Corse Net Infos - Pure player corse

Salles d’attentes désertées, consultations annulées : le Covid-19 vide les cabinets médicaux de Corse


Livia Santana le Mercredi 15 Avril 2020 à 20:06

Le confinement a vidé les salles d'attentes des médecins généralistes en Corse. Par peur d'attraper le virus, les patients atteints de maladies chroniques ont déserté les cabinets médicaux. Le docteur Antoine Grisoni, président de l’URPS Médecins Libéraux de Corse et médecin généraliste à Solenzara alerte sur la situation.



Salles d’attentes désertées, consultations annulées : le Covid-19 vide les cabinets médicaux de Corse
- Depuis le confinement avez-vous remarqué une baisse de votre activité ? 
- Oui très nette, dans les deux à trois jours après le début du confinement les cabinets médicaux ont été désertés. Pour ma part j'ai constaté une baisse entre 70 et 80% de mon activité. 

- Pourquoi les personnes ne viennent-elles plus ?
-  Les raisons sont diverses. Le confinement a poussé les gens à ne plus sortir et à en oublier leurs rendez-vous médicaux car le message "restez chez vous" était assez injonctionnel si je puis dire. Ensuite il y a les personnes qui prennent le confinement très au sérieux et qui pensent que même les visites chez les médecins sont interdites. La grande majorité des gens a peur de venir et d'attraper le virus ou alors les gens craignent de nous y exposer. Ce qui arrive bien souvent c'est que les gens reportent leurs visites. 

- Le manque de matériel peut-il en être la cause ? 
- C'est un facteur qui peut rentrer en compte oui. C'est sûr que voir un médecin avec un sac poubelle comme sur blouse ça peut vous refroidir. De même, voir un médecin sans masque ça ne met pas en confiance. Le manque de matériel est généralisé et nous n'avons pas été épargnés. 

- Quelles sont les dangers de ne plus consulter ? 
- Pour les patients atteints de pathologies chroniques il est nécessaire d'avoir un suivi régulier de leur maladie, d'effectuer des ajustements aux traitements. De nombreuses personnes ne continuent pas les soins et ne consultent plus ce qui est dangereux. Ce n'est pas parce que nous sommes confinés que les autres maladies s'arrêtent. Par exemple, l'appendicite arrive même pendant le confinement mais les évènements un peu aigus sont négligés par peur de se rendre chez le médecin ou à l'hôpital. On va dire que les gens s'auto-censurent sur ce qui n’est pas urgent sans demander d'avis médical. Ce n'est pas à eux de décider s’ils doivent venir ou pas mais aux médecins. Beaucoup de pathologies nous auront échappé et tout l'enjeu du déconfinement sera de soigner nos patients. 
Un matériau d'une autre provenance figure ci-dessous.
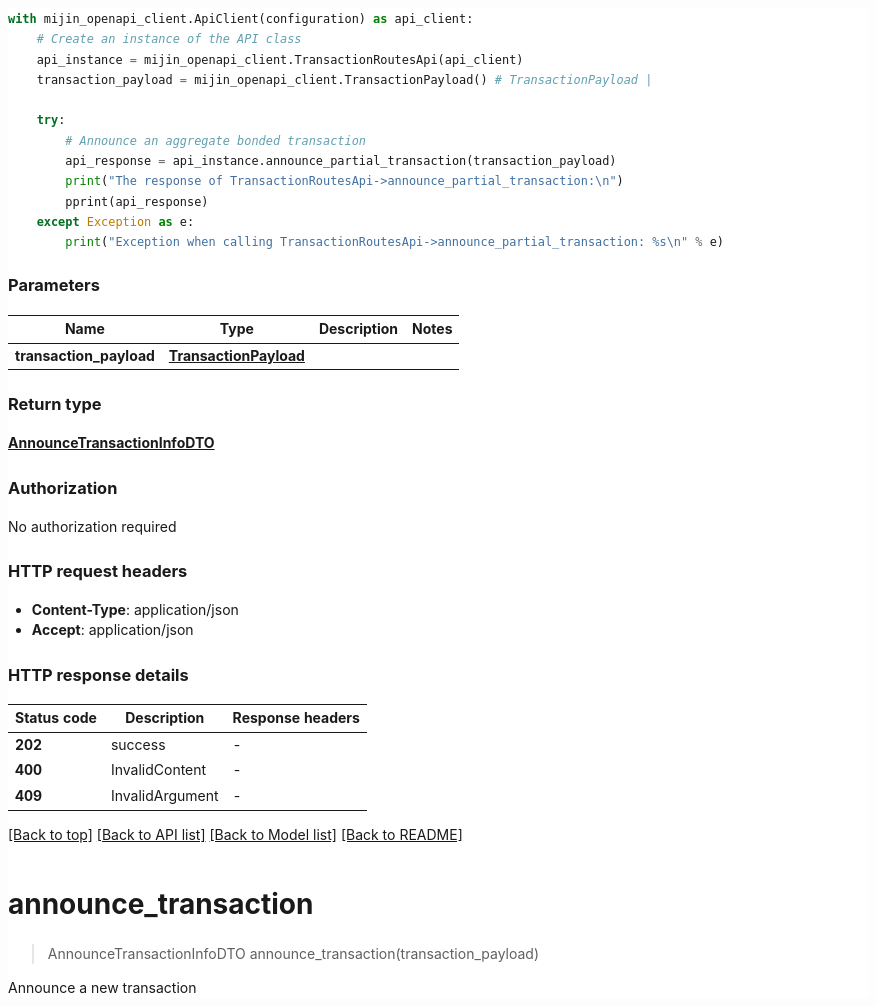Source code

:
 ```python
with mijin_openapi_client.ApiClient(configuration) as api_client:
    # Create an instance of the API class
    api_instance = mijin_openapi_client.TransactionRoutesApi(api_client)
    transaction_payload = mijin_openapi_client.TransactionPayload() # TransactionPayload | 

    try:
        # Announce an aggregate bonded transaction
        api_response = api_instance.announce_partial_transaction(transaction_payload)
        print("The response of TransactionRoutesApi->announce_partial_transaction:\n")
        pprint(api_response)
    except Exception as e:
        print("Exception when calling TransactionRoutesApi->announce_partial_transaction: %s\n" % e)
```



### Parameters


Name | Type | Description  | Notes
------------- | ------------- | ------------- | -------------
 **transaction_payload** | [**TransactionPayload**](TransactionPayload.md)|  | 

### Return type

[**AnnounceTransactionInfoDTO**](AnnounceTransactionInfoDTO.md)

### Authorization

No authorization required

### HTTP request headers

 - **Content-Type**: application/json
 - **Accept**: application/json

### HTTP response details

| Status code | Description | Response headers |
|-------------|-------------|------------------|
**202** | success |  -  |
**400** | InvalidContent |  -  |
**409** | InvalidArgument |  -  |

[[Back to top]](#) [[Back to API list]](../README.md#documentation-for-api-endpoints) [[Back to Model list]](../README.md#documentation-for-models) [[Back to README]](../README.md)

# **announce_transaction**
> AnnounceTransactionInfoDTO announce_transaction(transaction_payload)

Announce a new transaction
 - La télé-consultation peut-elle être la solution ? 
- Au début de la crise, mon secrétariat a reçu énormément d'appels. Souvent les personnes nous contactaient pour des questions principalement sur le Coronavirus. La télé-consultation quant à elle a augmenté, je n'ai pas les chiffres mais je dirais qu'elles ont été multipliées par 10 ou 15. Cependant je ne pense pas que cela soit une solution, c'est mieux que de ne pas venir du tout mais en visio ou au téléphone on ne peut pas régler tous les problèmes. Prenons l'exemple d'un ventre douloureux, en télé-consultation il manquera la partie examen clinique qui est parfois indispensable. Nous devons proposer ce service mais il ne compensera pas l’activité normale. 

- Quelles conséquences aura la crise sanitaire sur la profession ? 
- Beaucoup de spécialistes n'ont plus de patients. On vit une situation de pénurie absolue pour les médecins mais aussi les paramédicaux. Prenez les diététiciennes, podologues, kinésithérapeutes... eux n'ont pratiquement plus de travail. Nous craignons qu'après le Coronavirus beaucoup de praticiens anticipent leur départ à la retraite mais aussi que de jeunes médecins diffèrent leur installation. Il va falloir faire face à l'après-crise.